- Born: March 1, 1960 (age 66)
- Education: Massachusetts Institute of Technology
- Scientific career
- Workplaces: National Science Foundation

= Kelly Falkner =

American chemical oceanographer

Kelly Kenison Falkner (born March 1, 1960) is an American chemical oceanographer, educator and public servant. She served as the director of the National Science Foundation's (NSF's) Office of Polar Programs (OPP). Her work in the position led her NSF colleagues to name the Falkner Glacier, in Victoria Land, Antarctica, after her.

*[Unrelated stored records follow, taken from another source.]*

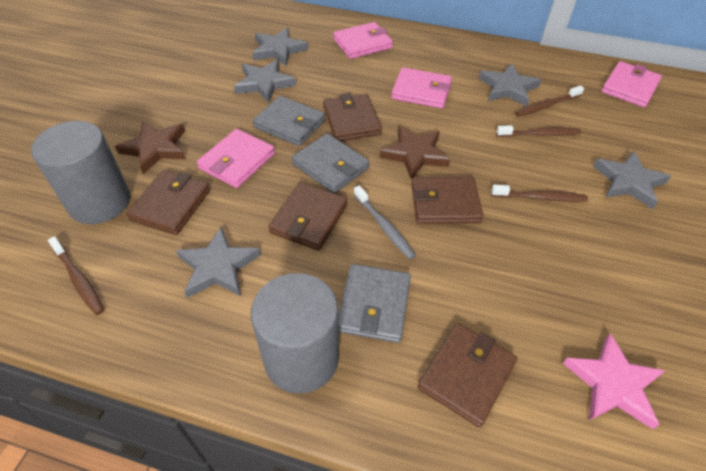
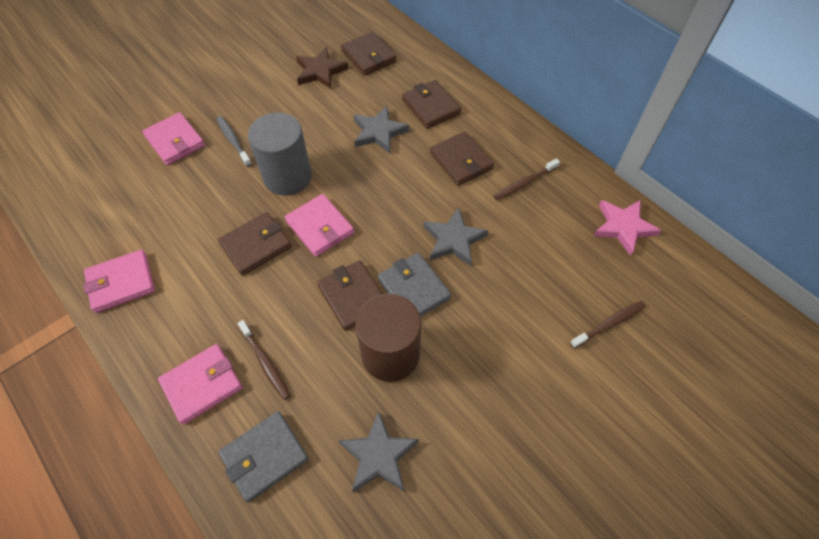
brown cylinder: none = 0 -> [355,294,421,382] = 1
brown star: [115,121,186,174] [380,126,450,180] = 2 -> [296,47,348,89] = 1
brown toothbrush: [48,236,105,315] [491,185,588,202] [496,125,581,137] [515,85,584,117] = 4 -> [238,320,291,400] [494,158,560,200] [570,301,646,349] = 3
grey cylinder: [31,121,130,224] [251,273,339,394] = 2 -> [248,113,312,196] = 1
grey star: [176,227,261,298] [234,60,296,103] [252,28,308,66] [479,63,541,106] [593,151,671,209] = 5 -> [339,411,419,492] [354,106,409,154] [423,207,488,266] = 3
grey wallet: [253,96,325,146] [292,133,370,193] [338,264,411,343] = 3 -> [219,411,309,503] [378,252,451,317] = 2

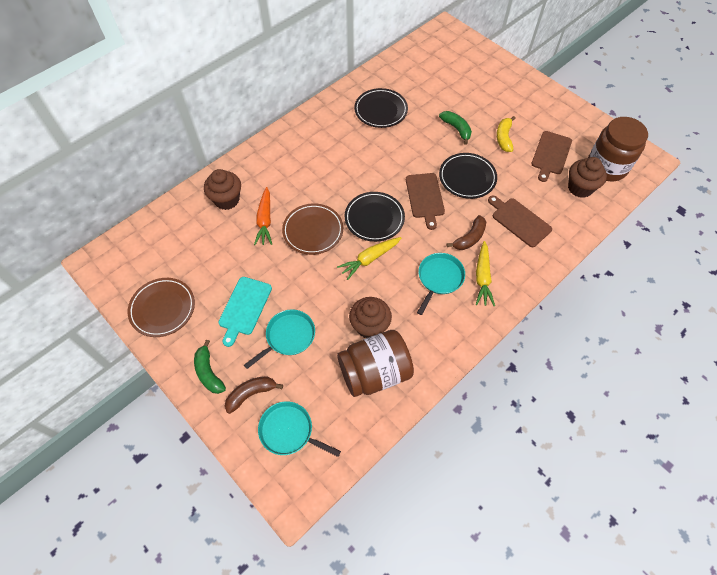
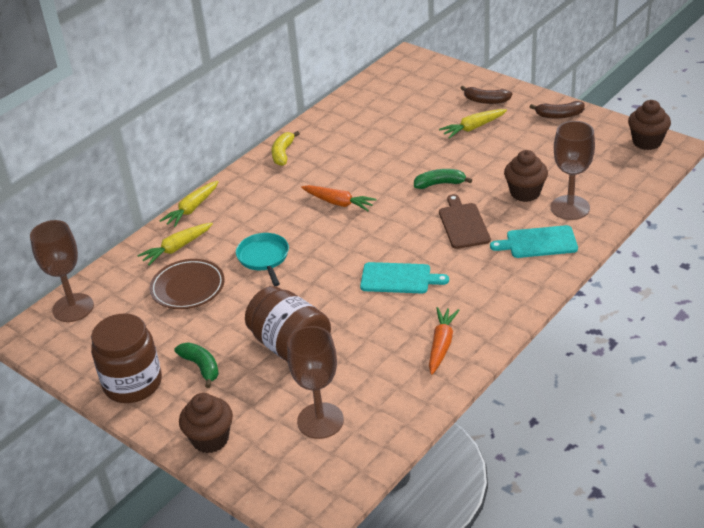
black plate: [345,192,405,242] [354,88,408,128] [439,153,497,199] = 3 -> none = 0
brown cutting board: [406,173,445,230] [488,195,552,247] [531,131,572,182] = 3 -> [439,194,491,249] = 1
brown goblet: none = 0 -> [30,220,94,322] [287,326,344,439] [551,121,595,220] = 3
brown plate: [128,278,195,337] [282,203,343,255] = 2 -> [150,259,225,309] = 1
orange carrot: [254,187,272,245] = 1 -> [301,185,377,211] [429,307,460,375] = 2
turquoise cutting board: [218,277,272,347] = 1 -> [360,262,449,294] [490,225,578,258] = 2
turquoise pan: [244,309,315,369] [258,401,341,457] [417,253,465,315] = 3 -> [236,233,289,286] = 1
yellow carrot: [337,237,401,280] [476,241,495,306] = 2 -> [137,223,213,266] [159,181,219,227] [439,109,507,139] = 3

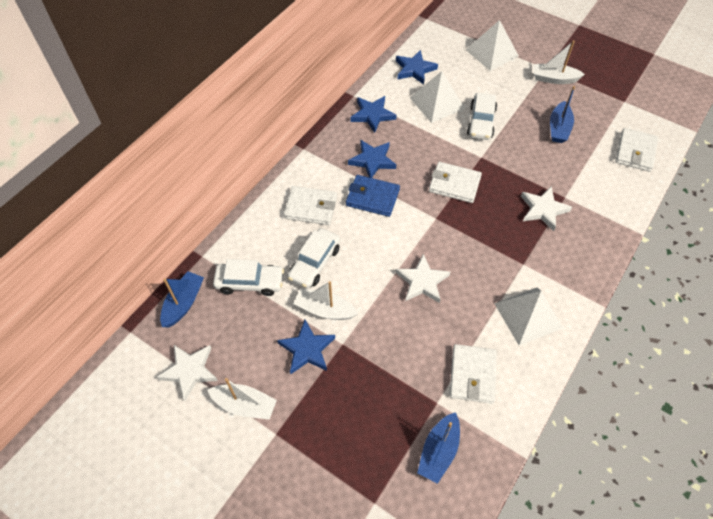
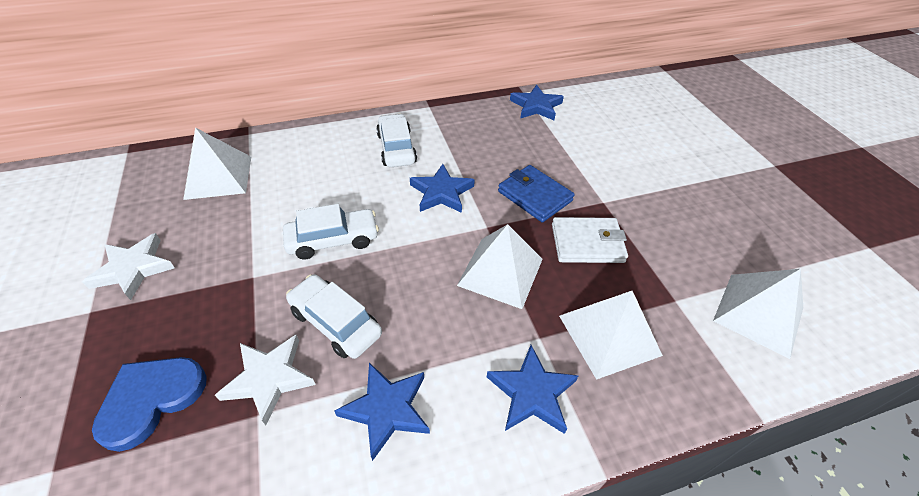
blue boat: [160,271,204,327] [417,412,460,484] [550,86,575,143] = 3 -> none = 0
blue heart: none = 0 -> [92,357,207,452] = 1
white boat: [208,378,277,420] [294,281,358,320] [534,40,585,84] = 3 -> none = 0
white pyramid: [410,71,465,123] [466,20,519,71] [494,287,563,346] = 3 -> [183,128,251,200] [457,224,543,309] [559,291,663,380] [713,269,803,359] = 4
white star: [157,345,218,401] [396,254,450,303] [521,186,572,231] = 3 -> [82,233,175,300] [215,335,316,425] = 2
white wallet: [284,186,337,225] [429,162,482,203] [450,344,497,404] [615,128,658,172] = 4 -> [552,217,628,263] = 1

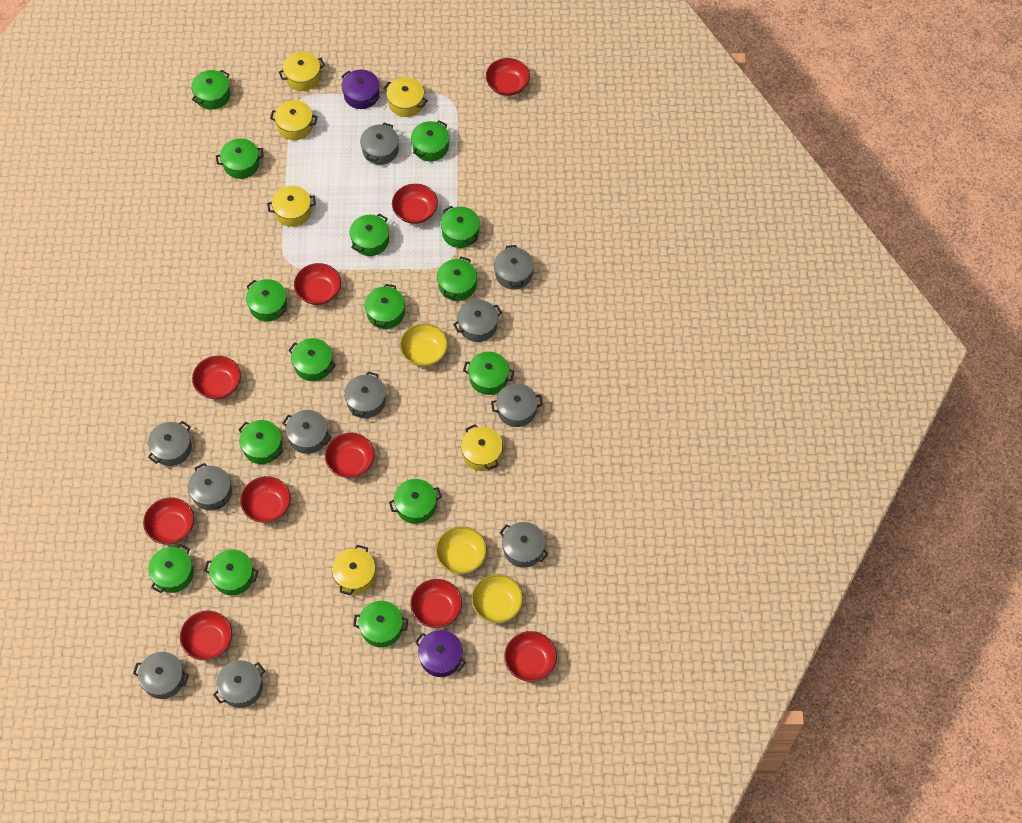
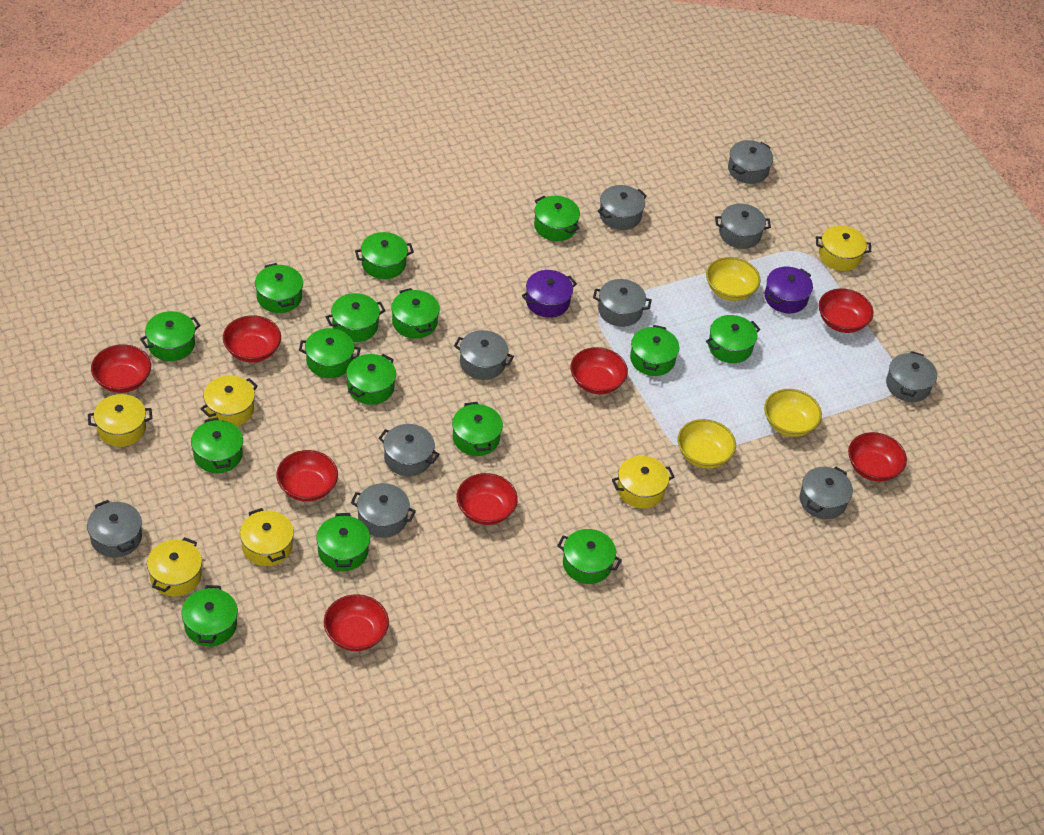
grey pot: [133,652,189,699] [148,421,192,466] [188,463,232,510] [213,660,265,708] [282,410,332,454] [344,372,386,418] [360,123,399,165] [453,300,502,342] [491,383,543,427] [494,245,534,289] [499,522,548,568] = 11 -> [87,500,142,557] [351,483,416,538] [378,424,440,476] [454,330,514,380] [593,279,652,327] [598,185,647,230] [715,204,771,249] [728,140,773,184] [800,467,853,519] [886,351,937,402] = 10
red bowl: [143,497,194,544] [180,611,232,660] [192,356,241,399] [240,476,291,523] [294,263,341,305] [325,433,374,478] [392,184,438,224] [410,579,462,628] [486,58,530,96] [504,631,557,682] = 10 -> [91,344,151,393] [223,315,281,362] [276,450,338,502] [324,594,389,651] [456,473,518,525] [571,347,628,394] [819,288,873,333] [848,432,907,482] = 8

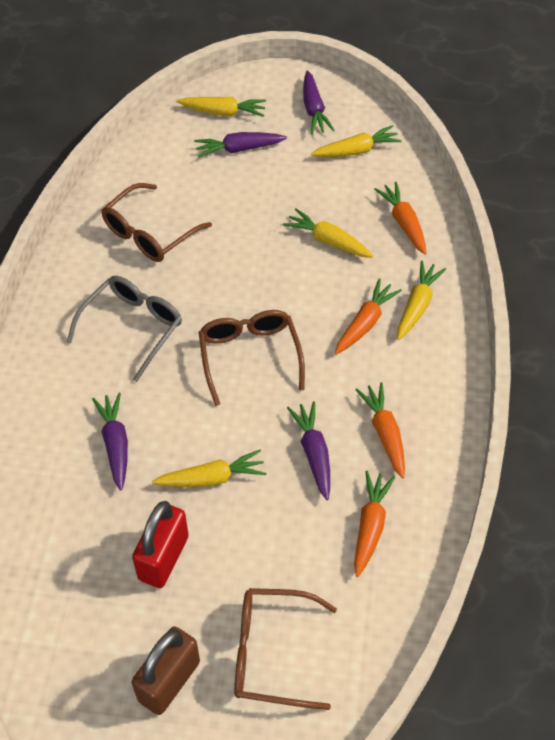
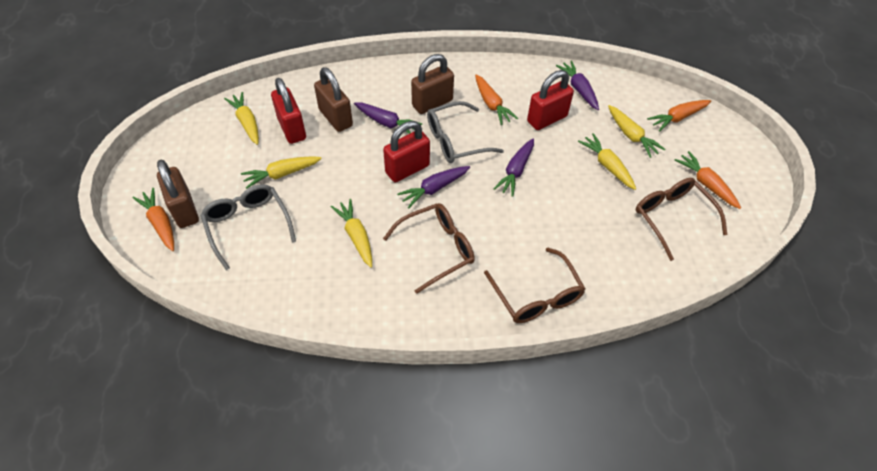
brown padlock: [132,626,200,715] = 1 -> [157,160,199,228] [314,67,353,132] [411,54,454,114] = 3
grey glasses: [67,276,182,382] = 1 -> [200,184,296,270] [427,101,504,163] = 2
red padlock: [132,501,189,588] = 1 -> [271,78,306,144] [383,121,430,182] [527,70,574,130] = 3

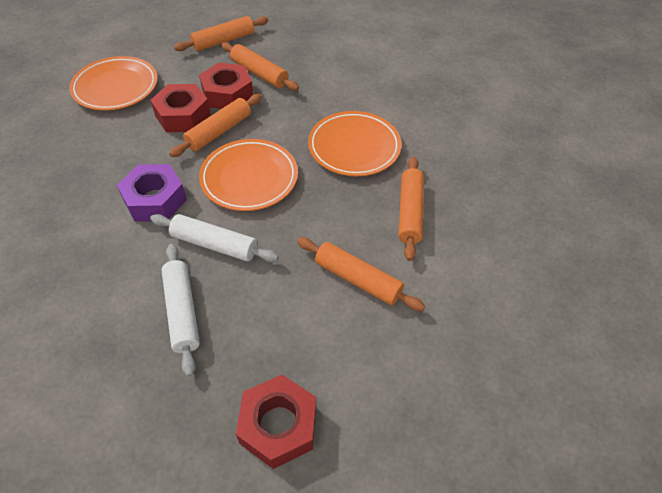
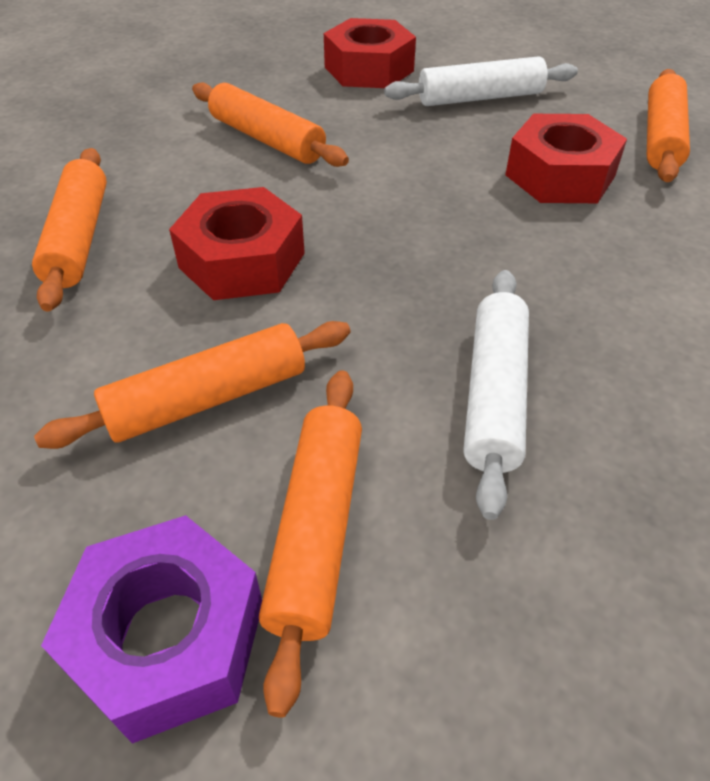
orange plate: [69,56,158,111] [199,139,298,211] [308,111,402,176] = 3 -> none = 0

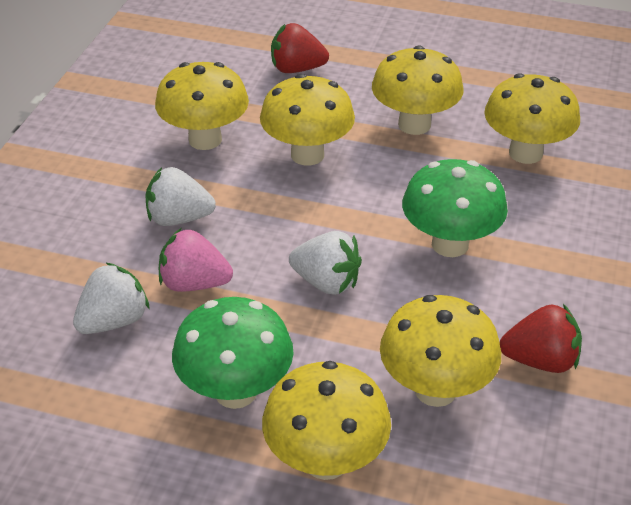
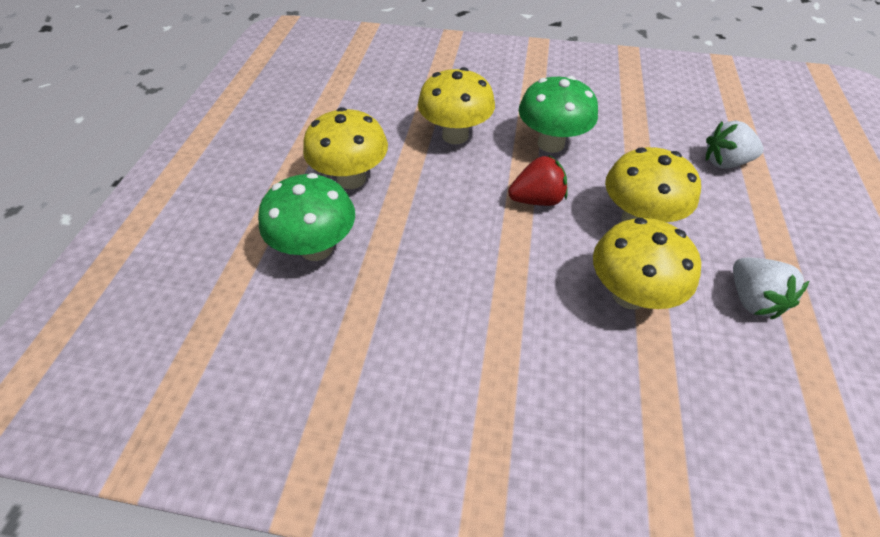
pink strawberry: [159,228,233,292] = 1 -> none = 0
red strawberry: [271,23,329,73] [500,304,582,373] = 2 -> [508,155,567,206] = 1
white strawberry: [73,262,150,334] [145,167,216,226] [289,231,362,295] = 3 -> [706,120,764,169] [733,258,809,319] = 2
yellow mushroom: [155,62,249,150] [260,74,355,165] [262,361,391,480] [372,45,464,135] [380,295,501,407] [484,73,580,164] = 6 -> [303,107,388,189] [418,67,495,144] [593,218,701,309] [605,147,701,222] = 4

==Early life and education==
Born in Lancaster, New Hampshire, Falkner received a B.A. in chemistry with a minor in Russian from Reed College in Oregon in 1983. She then earned her PhD in chemical oceanography from the Massachusetts Institute of Technology/Woods Hole Oceanographic Institution joint doctoral program in 1989.

==Career and impact==
Prior to joining the NSF as deputy head of OPP on 3 January 2011, Falkner was a professor at Oregon State University's College of Earth, Oceanic and Atmospheric Sciences from 1992 to 2011. She taught and conducted research using state-of-the-art chemical measurements to investigate a wide array of environmental topics. Falkner's research as a sea-going oceanographer for 30 years took her all over the world from two miles below the sea surface, to Lake Baikal, the Greenland Ice Cap, the Black Sea and the world's oceans. She has 20 years of leading field research in the Arctic including over a decade of being a member of the North Pole Environmental Observatory as well as chief scientist on multiple Arctic icebreaking and aircraft-based expeditions.

During 2007–2009, Falkner was the founding program director of the Antarctic Integrated System Science in the Antarctic Science Division of the National Science Foundation Office of Polar Programs. In 2011, Falkner joined the National Science Foundation permanently, as the deputy head of Polar Programs, which manages the NSF's funding for research and support in the polar regions. She became director of NSF's Office of Polar Programs (OPP) effective 1 April 2012 subsequent to the retirement of Dr. Karl A. Erb. Dr. Falkner transitioned from her position as director to a detail as a foreign affairs officer for the Office of Science and Technology at the U.S.. Department of State in 2021 and then retired from federal service on January 1, 2023.

==Awards and honours==
Her success in the position led her National Science Foundation colleagues to name the Falkner Glacier, in Victoria Land, Antarctica, after her. She has also been awarded the National Science Foundation Arctic Service Award (2000), and received a Presidential Rank Award for Meritorious Service (2018). In 2019, Falkner was named a fellow of the American Association for the Advancement of Science. In 2022, she was appointed professor emerita in the College of Earth, Ocean and Atmospheric Sciences at Oregon State University.